The study was approved by the Institutional Review Board of Seoul National University Hospital (IRB No. 1402–058-557) on February 25, 2014 and performed in accordance with the tenets of the Declaration of Helsinki. The patients with short TFBUT-type DE were prospectively enrolled with informed consent in Seoul National University Hospital from March 14, 2014 to December 19, 2014 and followed-up for 4 weeks. The diagnosis of short TFBUT-type DE was made based upon the presence of DE symptoms, TFBUT value ≤5 s, corneoconjunctival staining score ≤ 2 (on a scale of 0 to 4), and Schirmer I test value > 5 mm/5 min. Patients with systemic immune-mediated diseases such as secondary Sjögren’s syndrome or graft-versus-host disease were excluded. Also, patients who were on topical medication(s) for treatment of ocular diseases other than DED such as glaucoma or allergic conjunctivitis were excluded.
Treatment and examination
The subjective DE symptoms, TFBUT, corneoconjunctival staining scores, and Schirmer I values were examined before and after 4 weeks of instillation of diquafosol tetrasodium 3% ophthalmic solution (Diquas®, Santen Pharmaceutical Co., Ltd., Osaka, Japan) six times per day. Other topical medications than Diquas® were discontinued during the study period. Demographic factors including age and gender were compared between patients who showed improvement in each DE parameter after treatment and those who did not show any change. Systemic or ocular side effects were recorded.
The criteria for subjective DE symptom scoring are as follows: 0 (no symptom), 1 (mild symptoms of ocular dryness, occasional and not interfering with daily life), 2 (moderate symptoms, occasional or chronic, but not interfering with daily life), 3 (severe frequent or constant, but not interfering with daily life), and 4 (severe, constant and disabling).
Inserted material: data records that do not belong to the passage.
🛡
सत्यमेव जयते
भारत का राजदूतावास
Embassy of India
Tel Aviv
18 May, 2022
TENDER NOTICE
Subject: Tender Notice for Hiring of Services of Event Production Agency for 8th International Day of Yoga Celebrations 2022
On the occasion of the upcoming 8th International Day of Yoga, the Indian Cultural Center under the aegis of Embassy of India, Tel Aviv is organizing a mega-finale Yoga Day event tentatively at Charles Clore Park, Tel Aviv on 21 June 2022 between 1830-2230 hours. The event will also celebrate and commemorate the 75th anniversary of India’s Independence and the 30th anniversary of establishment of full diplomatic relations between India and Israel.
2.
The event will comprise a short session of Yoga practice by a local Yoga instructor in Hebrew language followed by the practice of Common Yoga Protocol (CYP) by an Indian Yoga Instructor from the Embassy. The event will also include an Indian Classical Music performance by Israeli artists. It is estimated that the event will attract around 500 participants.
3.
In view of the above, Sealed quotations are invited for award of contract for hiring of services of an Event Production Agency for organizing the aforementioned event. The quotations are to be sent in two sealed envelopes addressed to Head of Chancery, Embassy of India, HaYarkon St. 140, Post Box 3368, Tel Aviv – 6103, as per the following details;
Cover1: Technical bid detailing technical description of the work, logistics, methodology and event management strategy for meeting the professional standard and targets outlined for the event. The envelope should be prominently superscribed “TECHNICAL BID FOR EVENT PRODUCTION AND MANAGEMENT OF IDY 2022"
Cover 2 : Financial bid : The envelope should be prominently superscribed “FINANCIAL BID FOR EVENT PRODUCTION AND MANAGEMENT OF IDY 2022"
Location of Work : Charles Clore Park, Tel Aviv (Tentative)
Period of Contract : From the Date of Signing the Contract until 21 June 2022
The corneoconjunctival staining score was assessed by fluorescein staining as follows: 0 (no staining), 1 (mild conjunctival and corneal staining), 2 (moderate conjunctival and corneal staining), 3 (moderate to severe conjunctival staining and marked central corneal staining), and 4 (severe conjunctival staining and severe, diffuse corneal punctate erosions).
TFBUT measurements were performed as previously recommended . In brief, after instillation of a small quantity of 1% fluorescein dye into the inferior conjunctival sac, patients were instructed to blink several times to ensure mixing of the dye with the tear. Under a cobalt blue filter and slit lamp biomicroscope, the interval between the last complete blink and appearance of the first corneal black spot in the stained tear film was measured . The measurements were made three times for each eye by the same doctor, and the mean value of the three measurements was calculated.
The Schirmer I test was done by putting the Schirmer paper strip at the junction of the middle and lateral thirds of the lower eyelid of patients without anesthesia. Patients were then instructed to close their eyes for 5 min, and the wetting length of the strip was recorded in mm.
The primary outcome was the mean change from baseline in TFBUT at 4 weeks after treatment and the secondary outcome measures were the changes in the subjective DE symptom scores and Schirmer I test results.
The power analysis was performed to justify the number of patients using G*Power 126.96.36.199. A sample size of 80 patients was determined to provide the study with 80% statistical power to detect 30% mean difference in TFBUT between control and treatment groups under the assumption that data would be missing in 15% of patients.
The GraphPad Prism® (GraphPad Software, Inc., La Jolla, CA) was used for statistical analysis. The change between pre and post-treatment values in each patient was assessed for significant difference by two-tailed paired t test. The comparisons of demographic factors between patients who showed improvement in each DE parameter after treatment and those who did not were made by two-tailed t test. Statistical significance was defined as p value < 0.05.